Dentro do próprio TCU, tem se alertado para a sinalização ruim que o tribunal pode dar caso acate o pedido do governo, além do risco de ficar de mãos amarradas para punir eventuais irregularidades depois de dar aval à manobra. Por outro lado, há quem avalie que o governo pode acabar se atirando em uma “armadilha” e acabar sendo punido pela burla às regras fiscais.

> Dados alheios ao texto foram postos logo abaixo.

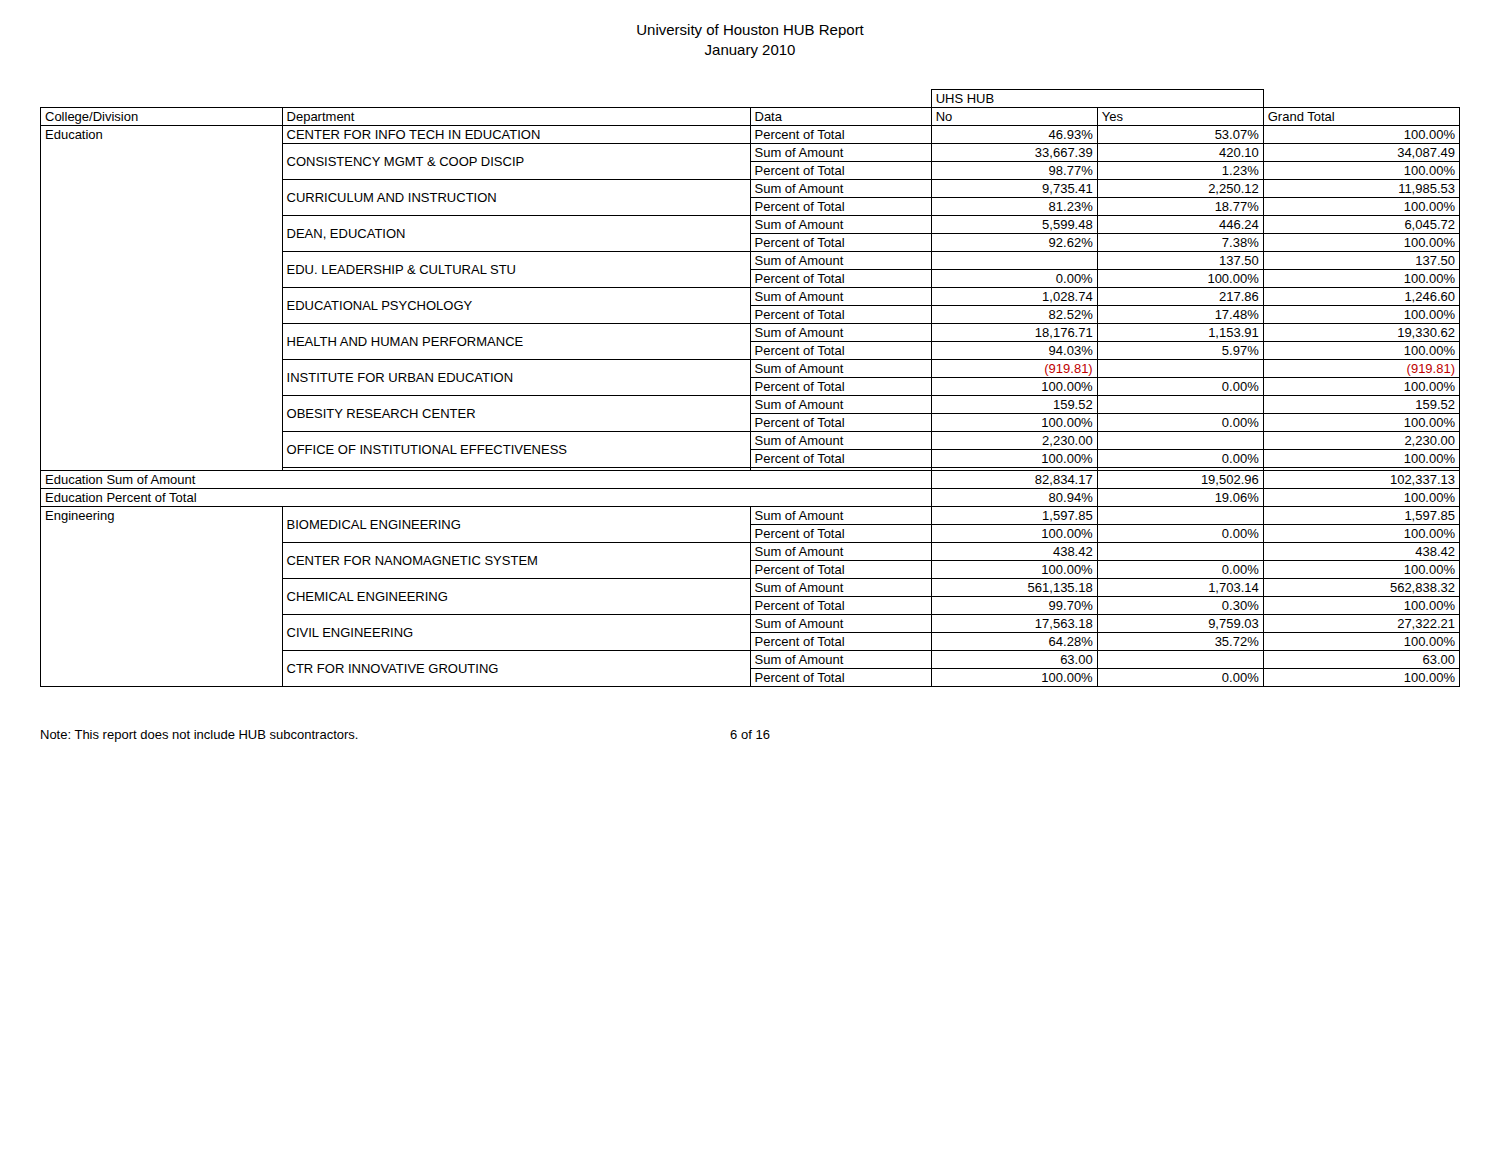University of Houston HUB Report
January 2010
| | | | UHS HUB | |
| College/Division | Department | Data | No | Yes | Grand Total |
| Education | CENTER FOR INFO TECH IN EDUCATION | Percent of Total | 46.93% | 53.07% | 100.00% |
| CONSISTENCY MGMT & COOP DISCIP | Sum of Amount | 33,667.39 | 420.10 | 34,087.49 |
| Percent of Total | 98.77% | 1.23% | 100.00% |
| CURRICULUM AND INSTRUCTION | Sum of Amount | 9,735.41 | 2,250.12 | 11,985.53 |
| Percent of Total | 81.23% | 18.77% | 100.00% |
| DEAN, EDUCATION | Sum of Amount | 5,599.48 | 446.24 | 6,045.72 |
| Percent of Total | 92.62% | 7.38% | 100.00% |
| EDU. LEADERSHIP & CULTURAL STU | Sum of Amount | | 137.50 | 137.50 |
| Percent of Total | 0.00% | 100.00% | 100.00% |
| EDUCATIONAL PSYCHOLOGY | Sum of Amount | 1,028.74 | 217.86 | 1,246.60 |
| Percent of Total | 82.52% | 17.48% | 100.00% |
| HEALTH AND HUMAN PERFORMANCE | Sum of Amount | 18,176.71 | 1,153.91 | 19,330.62 |
| Percent of Total | 94.03% | 5.97% | 100.00% |
| INSTITUTE FOR URBAN EDUCATION | Sum of Amount | (919.81) | | (919.81) |
| Percent of Total | 100.00% | 0.00% | 100.00% |
| OBESITY RESEARCH CENTER | Sum of Amount | 159.52 | | 159.52 |
| Percent of Total | 100.00% | 0.00% | 100.00% |
| OFFICE OF INSTITUTIONAL EFFECTIVENESS | Sum of Amount | 2,230.00 | | 2,230.00 |
| Percent of Total | 100.00% | 0.00% | 100.00% |
| Education Sum of Amount | 82,834.17 | 19,502.96 | 102,337.13 |
| Education Percent of Total | 80.94% | 19.06% | 100.00% |
| Engineering | BIOMEDICAL ENGINEERING | Sum of Amount | 1,597.85 | | 1,597.85 |
| Percent of Total | 100.00% | 0.00% | 100.00% |
| CENTER FOR NANOMAGNETIC SYSTEM | Sum of Amount | 438.42 | | 438.42 |
| Percent of Total | 100.00% | 0.00% | 100.00% |
| CHEMICAL ENGINEERING | Sum of Amount | 561,135.18 | 1,703.14 | 562,838.32 |
| Percent of Total | 99.70% | 0.30% | 100.00% |
| CIVIL ENGINEERING | Sum of Amount | 17,563.18 | 9,759.03 | 27,322.21 |
| Percent of Total | 64.28% | 35.72% | 100.00% |
| CTR FOR INNOVATIVE GROUTING | Sum of Amount | 63.00 | | 63.00 |
| Percent of Total | 100.00% | 0.00% | 100.00% |
Note: This report does not include HUB subcontractors. 6 of 16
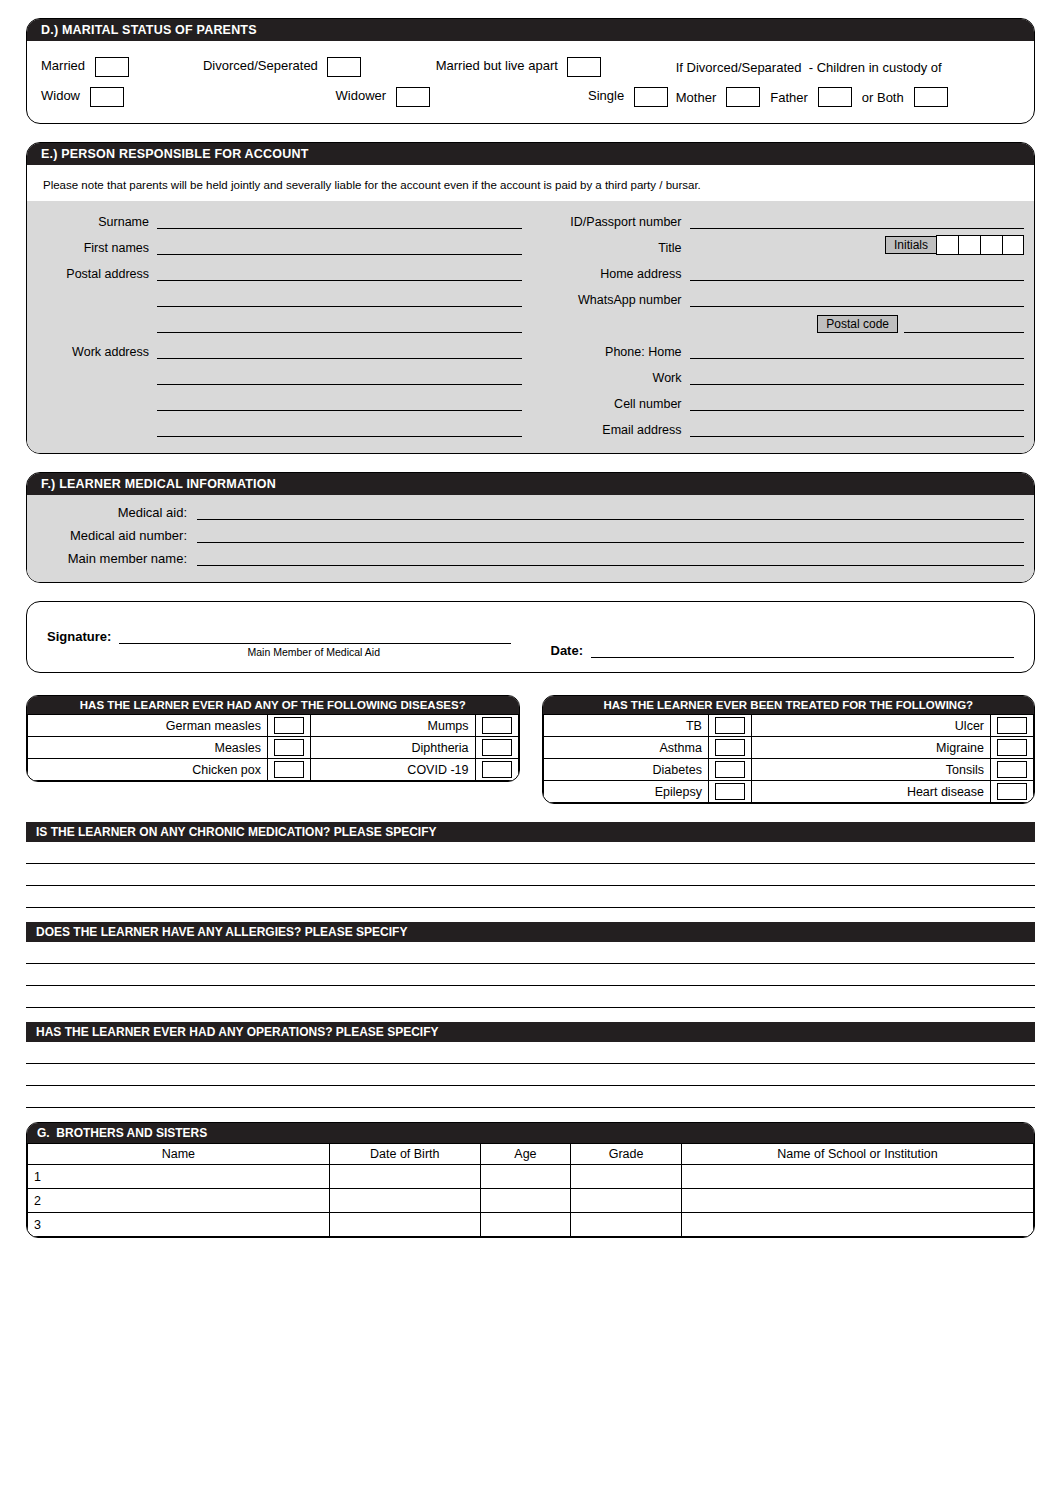D.) MARITAL STATUS OF PARENTS
Married
Divorced/Seperated
Married but live apart
If Divorced/Separated - Children in custody of
Widow
Widower
Single
Mother Father or Both
E.) PERSON RESPONSIBLE FOR ACCOUNT
Please note that parents will be held jointly and severally liable for the account even if the account is paid by a third party / bursar.
Surname
First names
Postal address
Work address
ID/Passport number
Title
Initials
Home address
WhatsApp number
Postal code
Phone: Home
Work
Cell number
Email address
F.) LEARNER MEDICAL INFORMATION
Medical aid:
Medical aid number:
Main member name:
Signature:
Main Member of Medical Aid
Date:
HAS THE LEARNER EVER HAD ANY OF THE FOLLOWING DISEASES?
| German measles | | Mumps | |
| Measles | | Diphtheria | |
| Chicken pox | | COVID -19 | |
HAS THE LEARNER EVER BEEN TREATED FOR THE FOLLOWING?
| TB | | Ulcer | |
| Asthma | | Migraine | |
| Diabetes | | Tonsils | |
| Epilepsy | | Heart disease | |
IS THE LEARNER ON ANY CHRONIC MEDICATION? PLEASE SPECIFY
DOES THE LEARNER HAVE ANY ALLERGIES? PLEASE SPECIFY
HAS THE LEARNER EVER HAD ANY OPERATIONS? PLEASE SPECIFY
G. BROTHERS AND SISTERS
| Name | Date of Birth | Age | Grade | Name of School or Institution |
| --- | --- | --- | --- | --- |
| 1 | | | | |
| 2 | | | | |
| 3 | | | | |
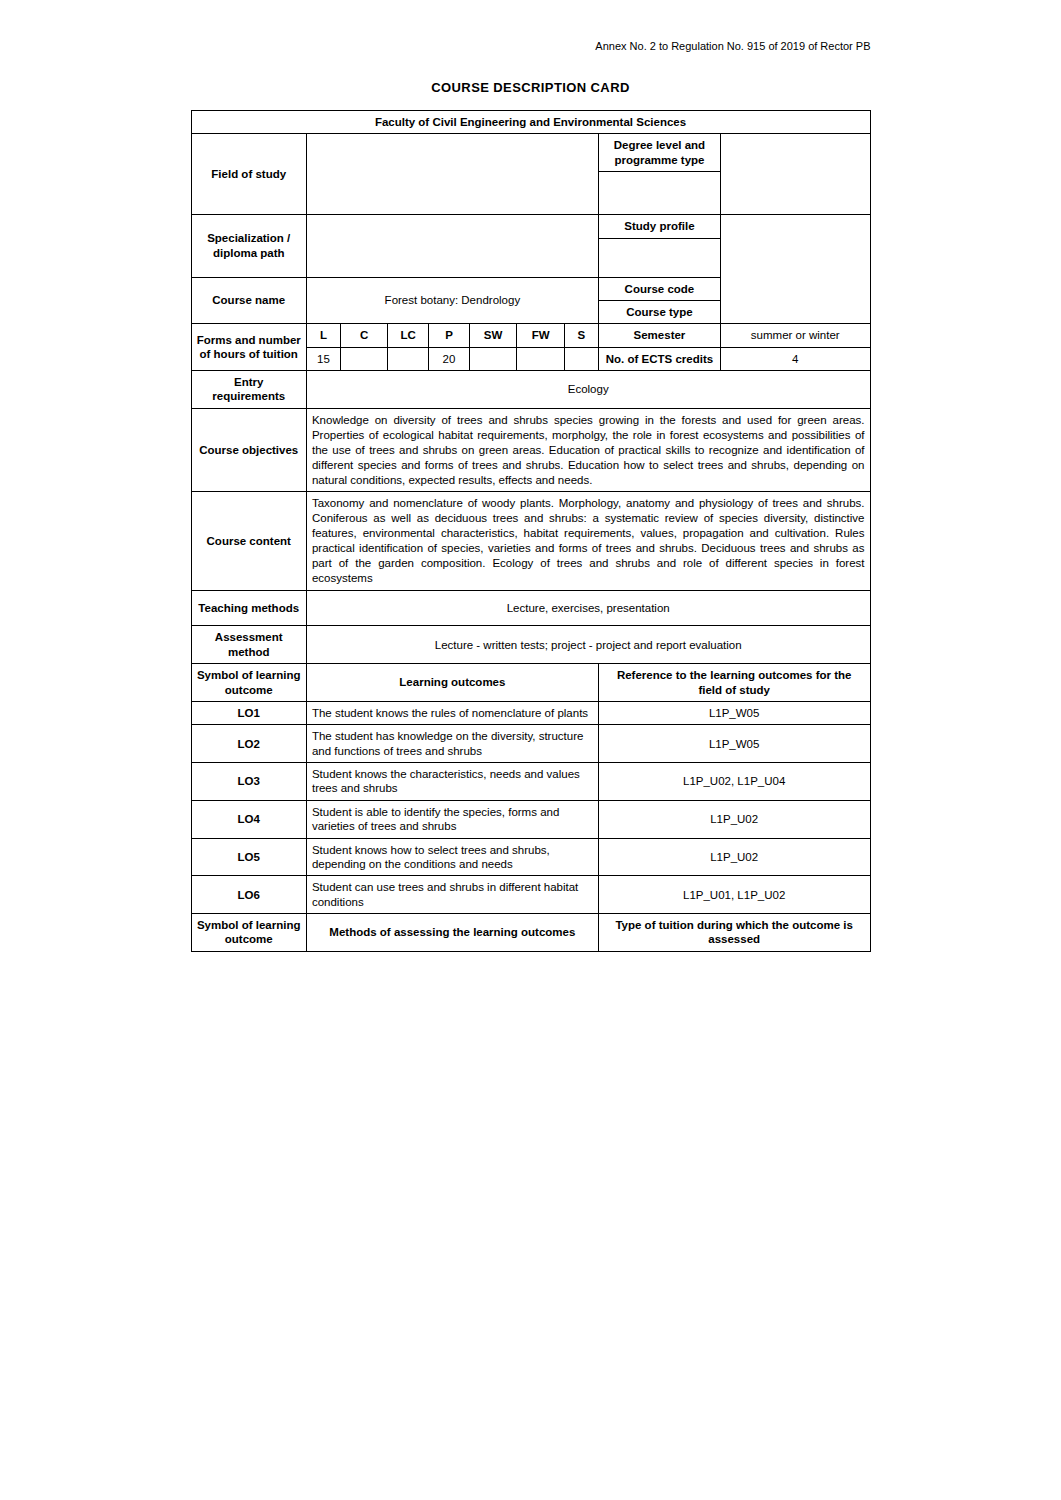Annex No. 2 to Regulation No. 915 of 2019 of Rector PB
COURSE DESCRIPTION CARD
| Faculty of Civil Engineering and Environmental Sciences |
| Field of study | | Degree level and programme type | |
| Specialization / diploma path | | Study profile | |
| Course name | Forest botany: Dendrology | Course code |
| Course type |
| Forms and number of hours of tuition | L | C | LC | P | SW | FW | S | Semester | summer or winter |
| 15 | | | 20 | | | | No. of ECTS credits | 4 |
| Entry requirements | Ecology |
| Course objectives | Knowledge on diversity of trees and shrubs species growing in the forests and used for green areas. Properties of ecological habitat requirements, morpholgy, the role in forest ecosystems and possibilities of the use of trees and shrubs on green areas. Education of practical skills to recognize and identification of different species and forms of trees and shrubs. Education how to select trees and shrubs, depending on natural conditions, expected results, effects and needs. |
| Course content | Taxonomy and nomenclature of woody plants. Morphology, anatomy and physiology of trees and shrubs. Coniferous as well as deciduous trees and shrubs: a systematic review of species diversity, distinctive features, environmental characteristics, habitat requirements, values, propagation and cultivation. Rules practical identification of species, varieties and forms of trees and shrubs. Deciduous trees and shrubs as part of the garden composition. Ecology of trees and shrubs and role of different species in forest ecosystems |
| Teaching methods | Lecture, exercises, presentation |
| Assessment method | Lecture - written tests; project - project and report evaluation |
| Symbol of learning outcome | Learning outcomes | Reference to the learning outcomes for the field of study |
| LO1 | The student knows the rules of nomenclature of plants | L1P_W05 |
| LO2 | The student has knowledge on the diversity, structure and functions of trees and shrubs | L1P_W05 |
| LO3 | Student knows the characteristics, needs and values trees and shrubs | L1P_U02, L1P_U04 |
| LO4 | Student is able to identify the species, forms and varieties of trees and shrubs | L1P_U02 |
| LO5 | Student knows how to select trees and shrubs, depending on the conditions and needs | L1P_U02 |
| LO6 | Student can use trees and shrubs in different habitat conditions | L1P_U01, L1P_U02 |
| Symbol of learning outcome | Methods of assessing the learning outcomes | Type of tuition during which the outcome is assessed |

Ainda no início da crise provocada pela pandemia, Marinho travou um embate com Guedes em torno do Pró-Brasil. O ministro da Economia chegou a insinuar que Marinho era o equivalente a um “batedor de carteira” dentro do governo ao defender a ampliação de investimentos públicos. Eles ficaram quase dois meses sem se falar após discutirem em uma reunião em 22 de abril.
Apesar de uma trégua entre os dois, o ministro do Desenvolvimento Regional segue com um plano ambicioso de investimentos, o que vai na direção contrária da orientação da equipe econômica de que a recuperação virá pelo setor privado.
Consulta
Na minuta da consulta, à qual o Estadão/Broadcast teve acesso, a Casa Civil argumenta que “o atual momento torna essencial que se garanta recursos orçamentários adicionais, tanto para garantir a conclusão de obras já em andamento bem como para a realização de novos investimentos em projetos de infraestrutura, em razão dos efeitos diretos e indiretos sobre todos os setores da economia, constituindo-se em eficaz instrumento de alavancagem econômica e enfrentamento da crise”.
A partir dos argumentos, a pasta faz três perguntas. A primeira é se o orçamento de guerra, aprovado para facilitar as despesas de combate à crise da covid-19, permitiria a execução de investimentos em infraestrutura associados ao enfrentamento da calamidade contratados até o fim de 2020, mas sem que sua conclusão se desse até o fim do ano.
A segunda pergunta é se o TCU considera admissível a abertura de crédito extraordinário para garantir os recursos necessários aos investimentos “com a justificativa de estímulo à economia e consequente geração de emprego e renda que amenizem os efeitos sociais e econômicos da pandemia”.
A última pergunta é sobre a possibilidade de empenhar todos os gastos autorizados por meio dos créditos extraordinários ainda em 2020 (o empenho é a primeira fase da despesa, em que o governo se compromete com a obra) e, depois, inscrever a parcela que seria executada em exercícios posteriores nos chamados restos a pagar.
A inscrição dos restos a pagar é particularmente visto como irregular por fontes da área econômica, uma vez que significaria o reconhecimento de obrigações com despesas que sequer ocorreram.
Procurados, Casa Civil, Economia e Desenvolvimento Regional não responderam até a publicação desta reportagem. O TCU informou que até o momento não recebeu a consulta do governo.